Corn, soybean markets close mixed Friday

Corn and wheat prices dip, too.

On Friday, the CME Group’s farm markets close mixed.

At the close, the May corn futures finished ¼¢ higher at $5.39. July corn futures finished ¼¢ higher at $5.28½. New-crop December corn futures closed 4¾¢ lower at $4.78¾. 
 
May soybean futures closed ¼¢ lower at $14.13. July soybean futures ended 1¢ higher at $14.02¾. New-crop November soybean futures settled unchanged at $12.43¾.

May wheat futures closed 4¢ lower at $6.38¼. 

May soymeal futures finished $4.10 short term lower at $400.70.

May soy oil futures closed 0.75¢ higher at 55.36¢ per pound.

In the outside markets, the NYMEX crude oil market is -0.36 lower (-0.55%) at $65.66. The U.S. dollar is higher, and the Dow Jones Industrials are 245 points higher (+0.75%) at 32,730 points.

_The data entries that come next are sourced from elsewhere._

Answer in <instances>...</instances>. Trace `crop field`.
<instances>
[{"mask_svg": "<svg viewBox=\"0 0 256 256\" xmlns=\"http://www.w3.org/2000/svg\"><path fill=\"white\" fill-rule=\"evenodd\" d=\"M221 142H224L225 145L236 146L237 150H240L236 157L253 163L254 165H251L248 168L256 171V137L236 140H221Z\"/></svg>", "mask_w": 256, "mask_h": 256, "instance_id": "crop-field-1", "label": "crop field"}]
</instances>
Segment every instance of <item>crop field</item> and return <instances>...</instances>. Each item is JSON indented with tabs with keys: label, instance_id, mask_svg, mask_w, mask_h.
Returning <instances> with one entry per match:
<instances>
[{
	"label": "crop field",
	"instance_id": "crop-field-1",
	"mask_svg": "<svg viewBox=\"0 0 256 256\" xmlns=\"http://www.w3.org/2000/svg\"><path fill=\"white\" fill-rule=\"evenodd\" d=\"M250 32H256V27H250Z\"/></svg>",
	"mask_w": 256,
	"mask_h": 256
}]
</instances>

Bob Linneman, Kluis Advisors, says that investors are still eyeing the tight soybean stocks.  

“The U.S. is just 30 million bushels away from hitting the USDA soybean export target for the marketing year – and we still have five months to the marketing year to go. If we surpass the existing target before the end of March, traders expect the USDA to update its export target for the April supply and demand report. However, most traders are already trading a higher export number than what the USDA has pegged,” Linneman stated in a daily note to customers.

Linneman added, “The Dow Jones hit new all-time highs this week, and the S&P 500 is not far away from new all-time highs. When will momentum traders seek alternative assets? If the stock market starts to falter, then those traders could look to the commodity sector for their next trade.”

Greg Lumsden, product manager of Cargill Elevate Grain Advice, says that days after digesting the report from earlier this week, it feels like really short-term technicals are driving price action. 

“There are end users hoping for a break, buying hand-to-mouth on dips, and farmer selling is absent, which leaves funds to trade for short-term profits. March is historically a very difficult time for corn to rally and is normally flat to lower,” Lumsden says.  

Lumsden added, “Cash corn markets should support a lower price end near $5.30 per bushel, but during lull until March 31 intentions report, momentum could take us lower. For the time being, market willing to bide time until we get the next major input on stocks and acreage estimates at the end of the month. That report is typically a major market mover and, given how tight corn and bean stocks are, this year will be no different.”

While the markets do feel well supported by strong demand, one must respect the risk of big acreage estimates on this report, Lumsden says.

 “Just last year, the USDA estimated planted corn acres at 97 million vs. 90.8 million final estimate,” Lumsden says.